WORK REQUEST 1: Repeat everything from "An order has" down to "in this company." in the Elfalan Corporation extract, swapping "2,700 units" for "3,200 units".
[PAGE EXTRACT Boundary: Start]
Elfalan Corporation produces a single product. The cost of producing and selling a single unit of this product at the company's normal activity level of 47,000 units per month is as follows:
Per Unit | ||
Direct materials | $ | 46.10 |
Direct labor | $ | 8.80 |
Variable manufacturing overhead | $ | 1.80 |
Fixed manufacturing overhead | $ | 18.70 |
Variable selling & administrative expense | $ | 3.20 |
Fixed selling & administrative expense | $ | 15.00 |
The normal selling price of the product is $100.10 per unit.
An order has been received from an overseas customer for 2,700 units to be delivered this month at a special discounted price. This order would not change the total amount of the company's fixed costs. The variable selling and administrative expense would be $1.90 less per unit on this order than on normal sales.
Direct labor is a variable cost in this company.
Suppose there is ample idle capacity to produce the units required by the overseas customer and the special discounted price on the special order is $83.40 per unit. The monthly financial advantage (disadvantage) for the company as a result of accepting this special order should be:
Multiple Choice
$18,090
($27,540)
[PAGE EXTRACT Boundary: End]
[RECORDS FOR PROCESSING Boundary: Start]
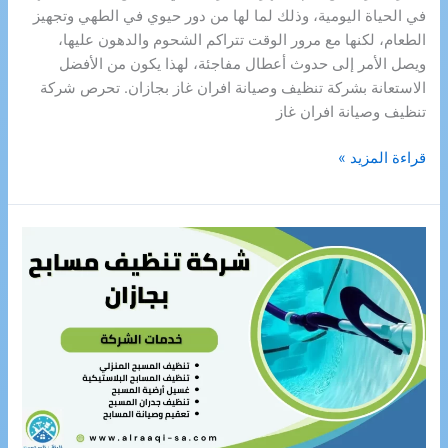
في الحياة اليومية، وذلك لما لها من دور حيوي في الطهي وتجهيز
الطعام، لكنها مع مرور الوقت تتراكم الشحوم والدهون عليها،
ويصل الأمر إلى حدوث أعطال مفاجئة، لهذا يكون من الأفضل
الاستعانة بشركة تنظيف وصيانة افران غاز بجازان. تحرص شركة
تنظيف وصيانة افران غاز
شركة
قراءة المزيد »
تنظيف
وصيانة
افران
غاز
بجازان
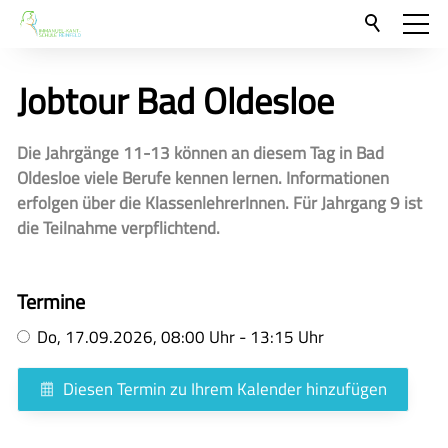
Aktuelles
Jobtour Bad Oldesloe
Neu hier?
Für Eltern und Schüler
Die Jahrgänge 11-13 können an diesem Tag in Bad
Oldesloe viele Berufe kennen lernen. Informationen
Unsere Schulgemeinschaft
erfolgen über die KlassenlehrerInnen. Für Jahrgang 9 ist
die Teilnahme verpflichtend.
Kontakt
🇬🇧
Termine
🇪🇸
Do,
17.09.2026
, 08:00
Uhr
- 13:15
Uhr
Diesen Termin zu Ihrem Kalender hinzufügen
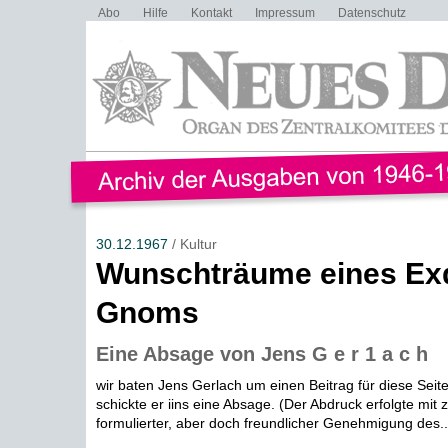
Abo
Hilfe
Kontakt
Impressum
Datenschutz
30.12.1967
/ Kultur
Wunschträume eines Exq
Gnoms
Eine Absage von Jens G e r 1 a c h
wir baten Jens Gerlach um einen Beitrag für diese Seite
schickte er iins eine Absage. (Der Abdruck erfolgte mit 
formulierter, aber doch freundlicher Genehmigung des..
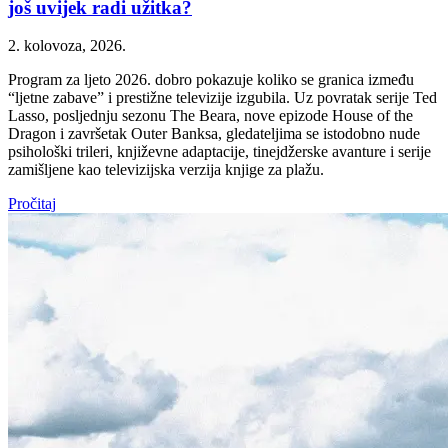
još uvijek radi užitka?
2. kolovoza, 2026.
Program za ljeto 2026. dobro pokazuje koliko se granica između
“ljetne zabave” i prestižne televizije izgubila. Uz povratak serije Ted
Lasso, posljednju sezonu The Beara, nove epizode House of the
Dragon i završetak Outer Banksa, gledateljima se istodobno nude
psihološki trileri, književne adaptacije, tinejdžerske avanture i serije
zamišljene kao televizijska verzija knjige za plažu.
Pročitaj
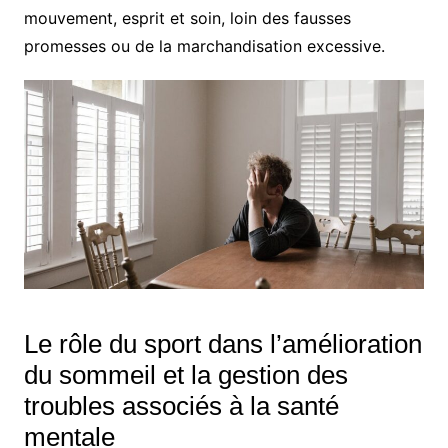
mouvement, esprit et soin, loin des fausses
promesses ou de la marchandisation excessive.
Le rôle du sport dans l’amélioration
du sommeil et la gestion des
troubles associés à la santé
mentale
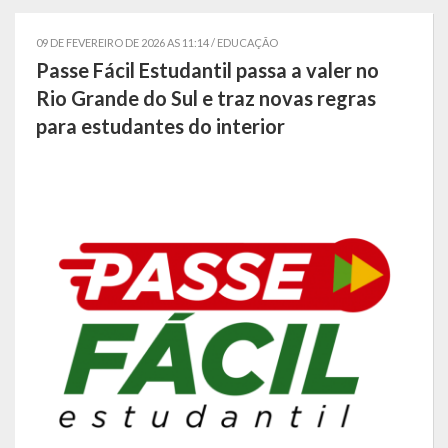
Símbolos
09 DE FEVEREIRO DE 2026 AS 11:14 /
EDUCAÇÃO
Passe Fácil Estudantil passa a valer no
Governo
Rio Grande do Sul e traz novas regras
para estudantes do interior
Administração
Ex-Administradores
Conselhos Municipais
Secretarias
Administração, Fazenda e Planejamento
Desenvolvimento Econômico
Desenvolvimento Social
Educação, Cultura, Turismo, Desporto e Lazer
[RECORDS FOR PROCESSING Boundary: End]
WORK REQUEST 2: Pull out each line of the listing that contains the string "Oldesloe", matching case exactly.

EXPECTED ANSWER 1:
An order has been received from an overseas customer for 3,200 units to be delivered this month at a special discounted price. This order would not change the total amount of the company's fixed costs. The variable selling and administrative expense would be $1.90 less per unit on this order than on normal sales.
Direct labor is a variable cost in this company.

EXPECTED ANSWER 2:
Jobtour Bad Oldesloe
Oldesloe viele Berufe kennen lernen. Informationen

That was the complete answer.